Why is the Message Box
Database Log File Size so Important?

The log
files created when performing a transaction log backup on the message box
database are an indication of the load that has been placed on the database
since the last transaction log backup. As a BizTalk server installation is
scaled up, and out, the load on the message box database is often a bottleneck.
Adding another SQL cluster to handle increased message box activity is costly.
It’s much better to design a solution that uses the message box in an efficient
way if there it is anticipated there will be a high load on the system.

 

Conclusions

From the
results it can be seen that the messaging-database aggregator provides a 90%
reduction in message box database load compared with the sequential convoy
aggregator in this scenario. If the message count were to increase, this design
could perform 20 or ever 100 times better than the orchestration based design,
in a production system, this could result in significant cost reductions. Your
database administrator would also appreciate the difference in log file sizes
used for the backups :-p.

 

I tried to
keep the tests as scientific as possible, and had planned to include execution
times in the results as well. Unfortunately, Virtual PC is not a great platform
for performance testing, and does not seem to give the speed that running on
bare metal would do, so I have not included those figures. The log file sizes
should provide an accurate indication of performance, (and I did remember to
add the log file sizes for the order aggregation database as well ;-).

 

I think the
option of using a messaging-database aggregator should be considered when
building an aggregator in BizTalk. Apart from the performance advantages, it
also provides the option to recover better from failure, as the messages are
present in a database, and the aggregation can be triggered manually.

 

There’s a
few improvements that could be made to the design, I’m not happy with creating
a database table that contains the fields in the schema, with a hierarchical
schema, this would involve multiple tables, and references. It would be much
better to save the XML content of the message in one column.

 

I’ve herd a
few people discussing the option of using a pure messaging based solution to
improve performance on high load systems, and it would be great to see more
examples of this.

 

To sum it up

 

  • Sequential Convoy Aggregators
    are fine for handling aggregations with a low number of messages.

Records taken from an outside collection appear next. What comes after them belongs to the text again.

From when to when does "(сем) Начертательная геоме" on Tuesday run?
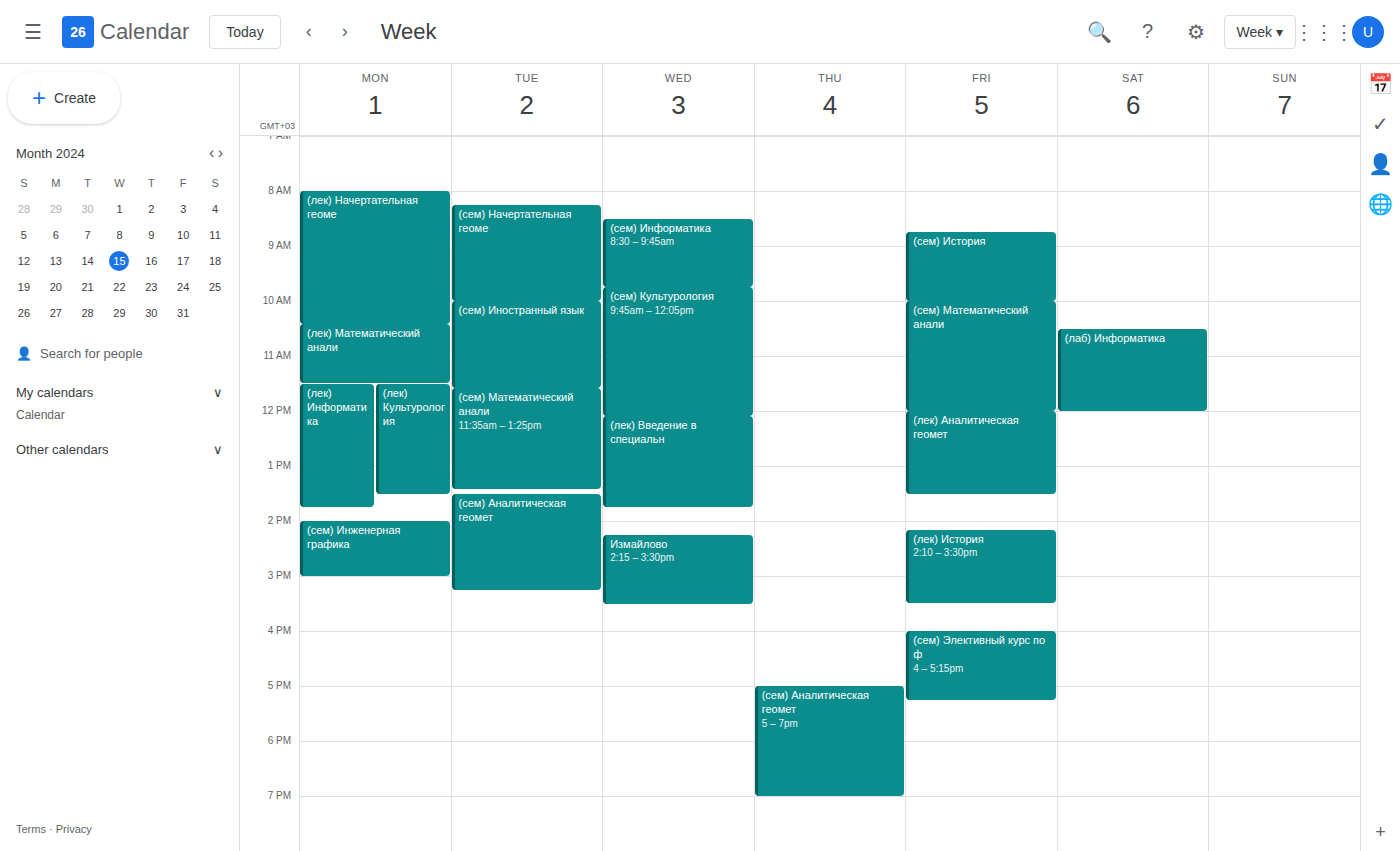
8:15 AM to 10:00 AM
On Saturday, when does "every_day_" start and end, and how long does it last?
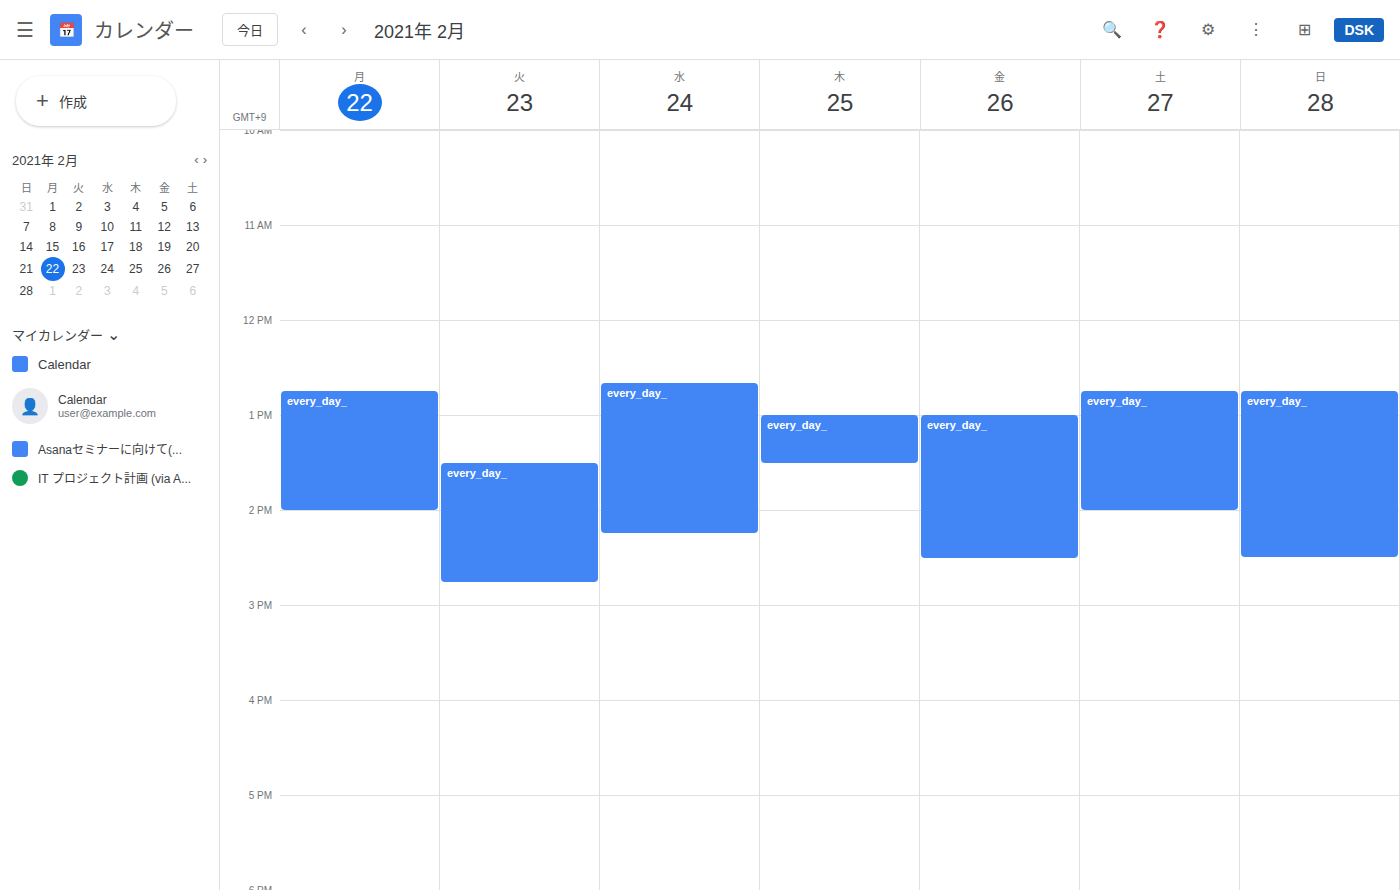
12:45 PM to 2:00 PM, 1 hour 15 minutes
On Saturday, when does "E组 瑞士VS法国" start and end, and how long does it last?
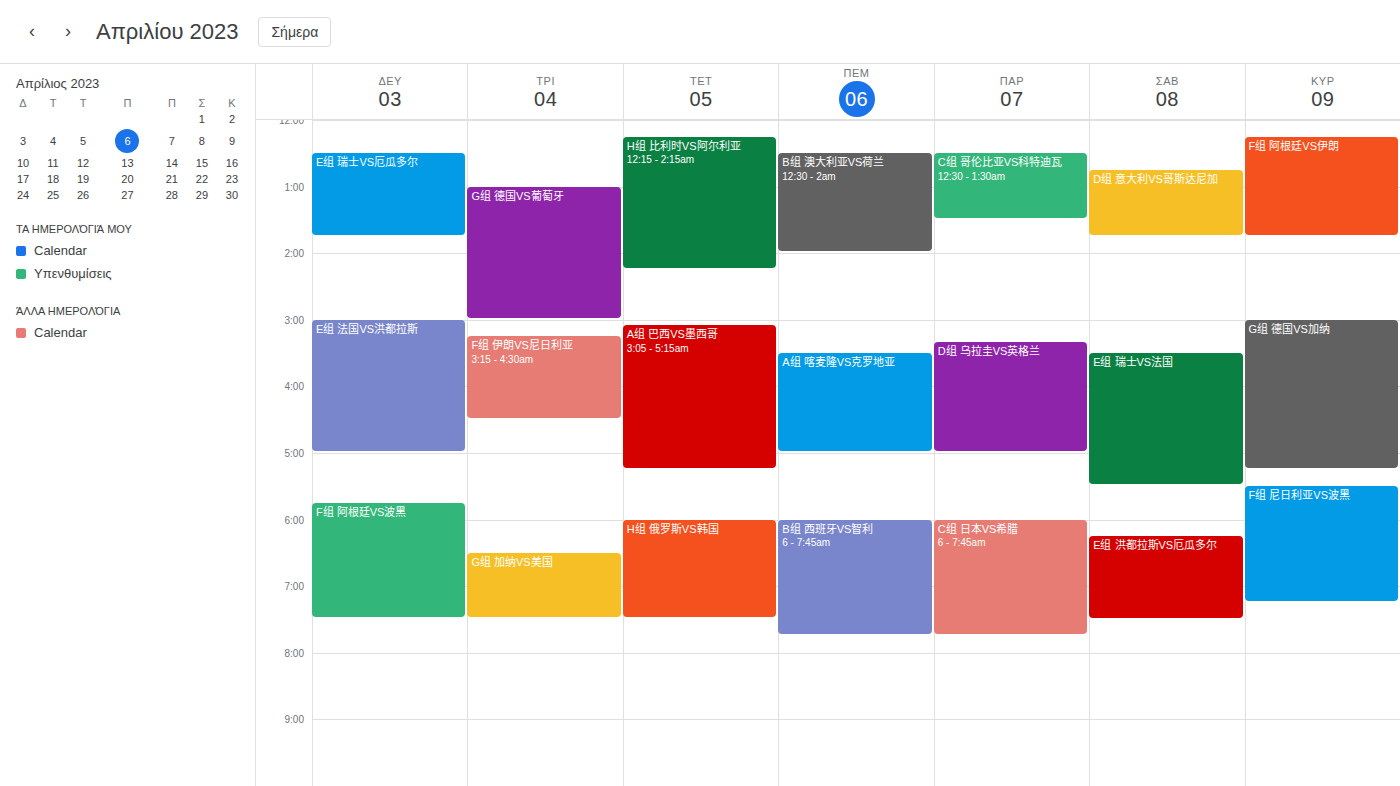
3:30 AM to 5:30 AM, 2 hours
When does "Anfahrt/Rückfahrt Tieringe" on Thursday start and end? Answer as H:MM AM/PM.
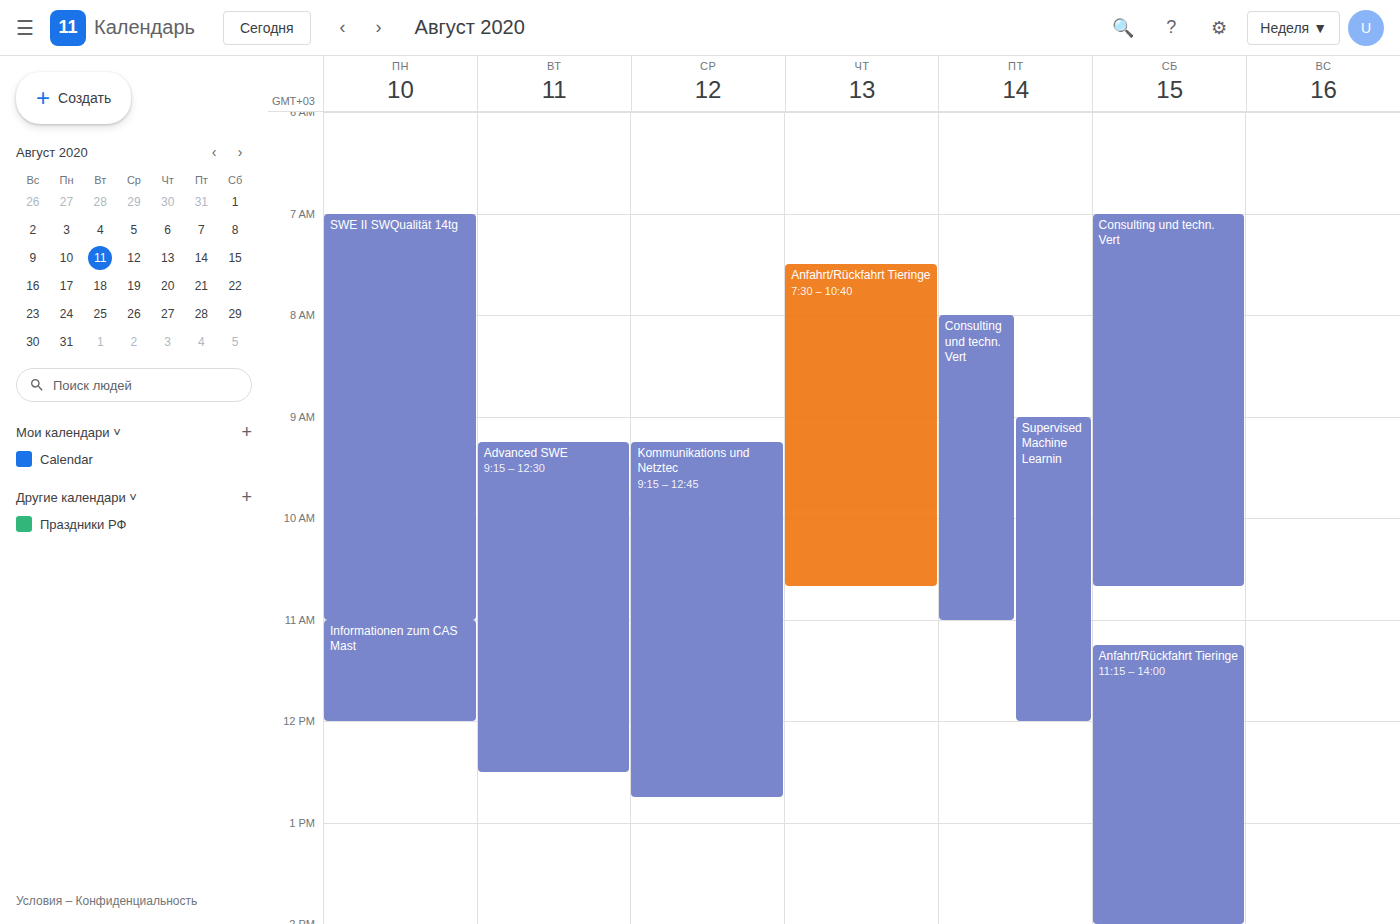
7:30 AM to 10:40 AM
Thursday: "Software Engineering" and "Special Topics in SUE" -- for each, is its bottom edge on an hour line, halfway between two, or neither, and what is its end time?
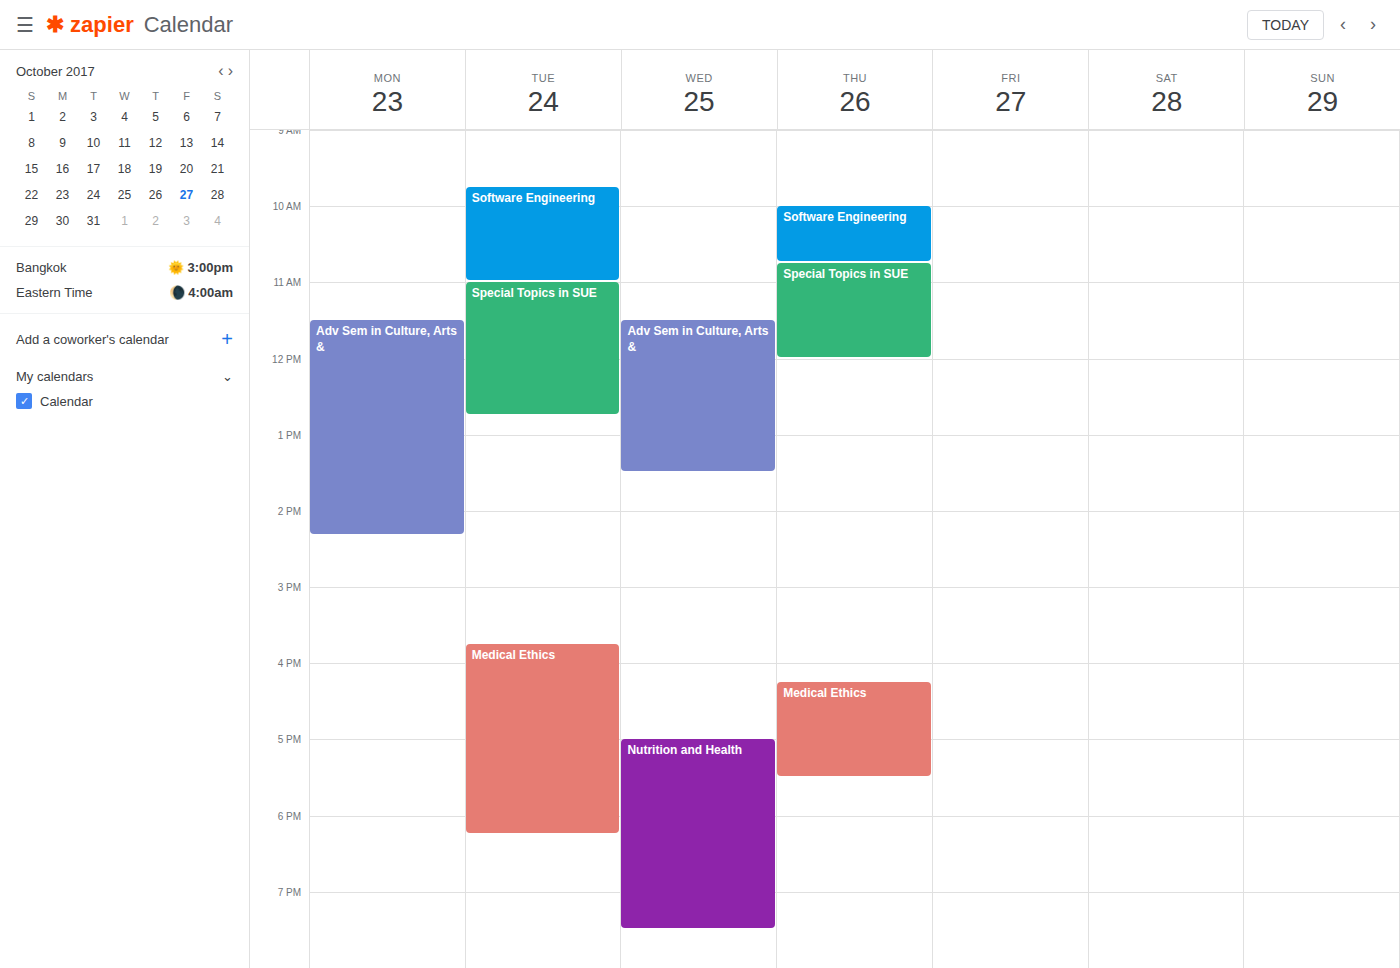
"Software Engineering": 10:45 AM, neither: three quarters of the way from the 10 AM line to the 11 AM line. "Special Topics in SUE": 12:00 PM, exactly on the 12 PM line.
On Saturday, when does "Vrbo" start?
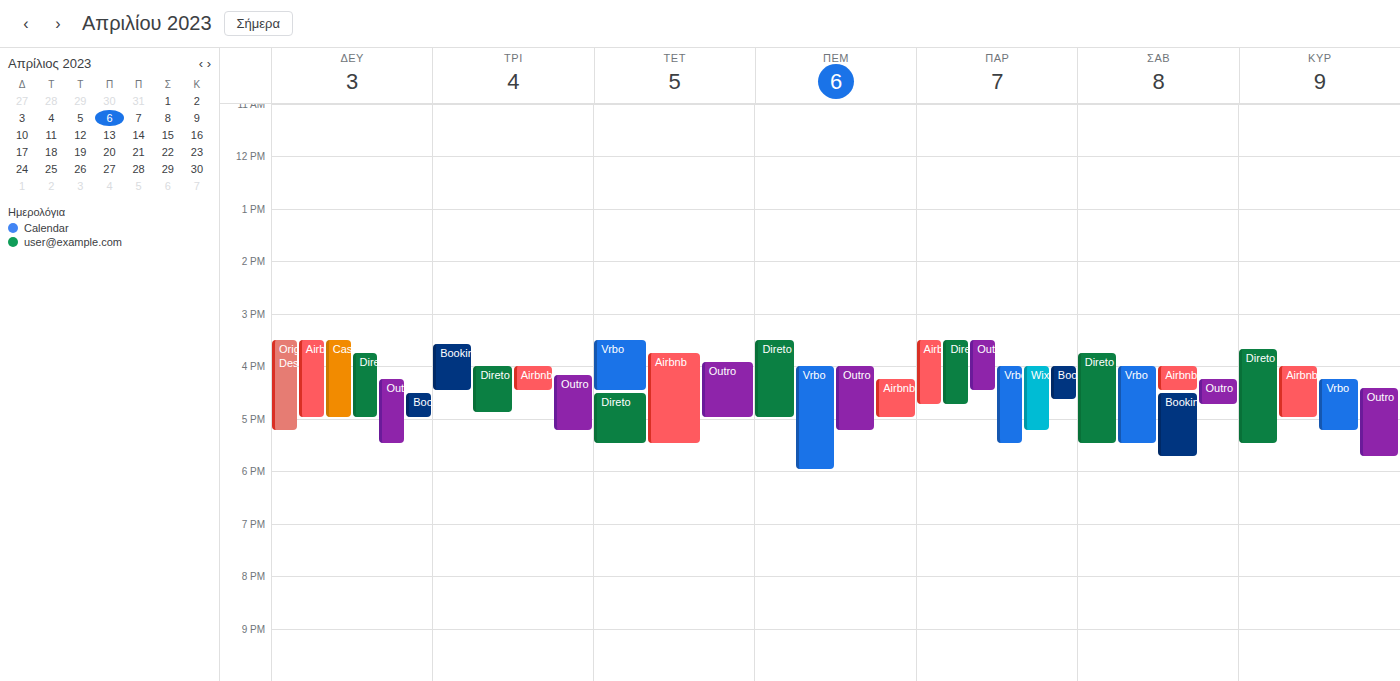
4:00 PM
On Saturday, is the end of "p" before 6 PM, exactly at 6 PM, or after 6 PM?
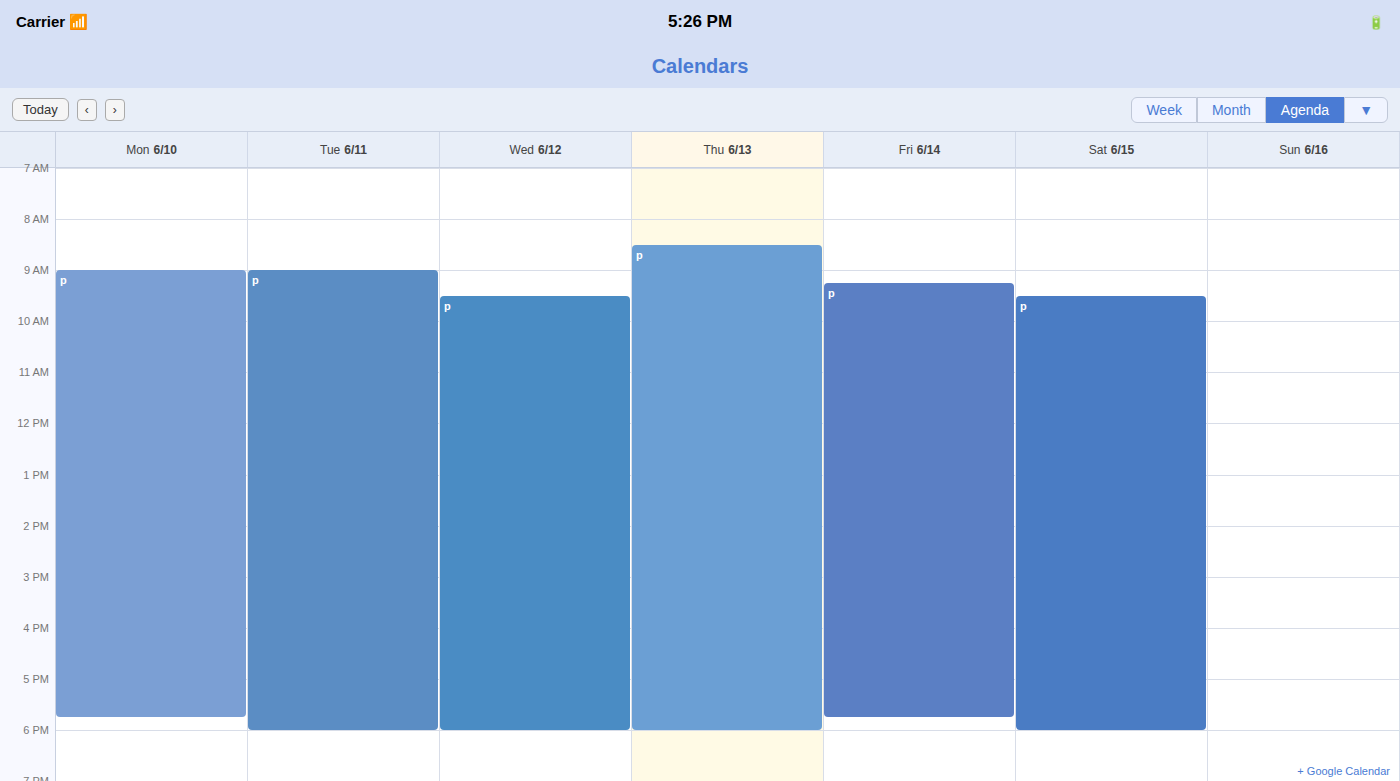
6:00 PM -- exactly at 6 PM, on the 6 PM line.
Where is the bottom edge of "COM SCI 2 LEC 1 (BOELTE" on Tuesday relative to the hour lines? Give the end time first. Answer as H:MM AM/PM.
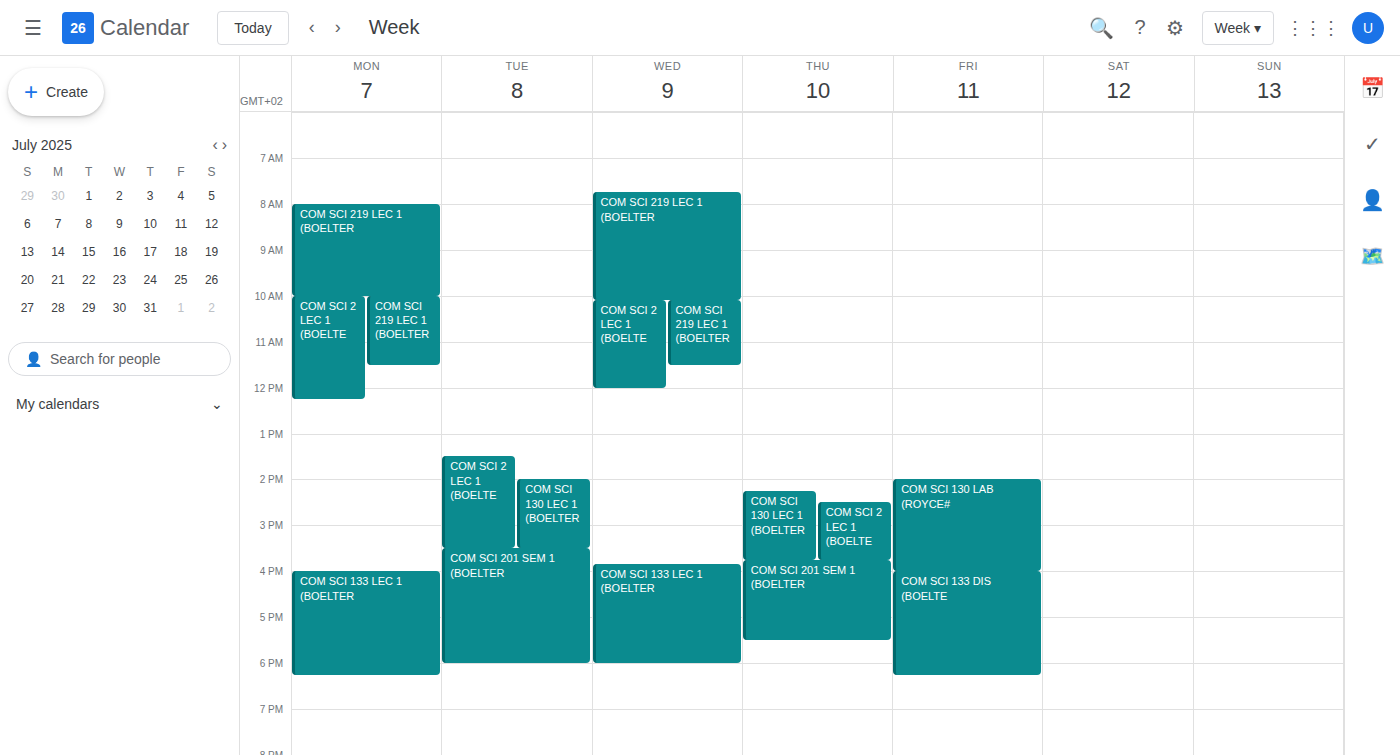
3:30 PM -- halfway between the 3 PM and 4 PM lines.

  • Sequential Convoy Aggregators
    do not scale well with higher message traffic if the aggregation state is
    held within the orchestration.

  • Building a messaging-database
    aggregator provides a design that scales well with large numbers of messages.

  • It is also possible to retain
    the sequential convoy orchestration design, and use a database to store
    the aggregation state if the need arises.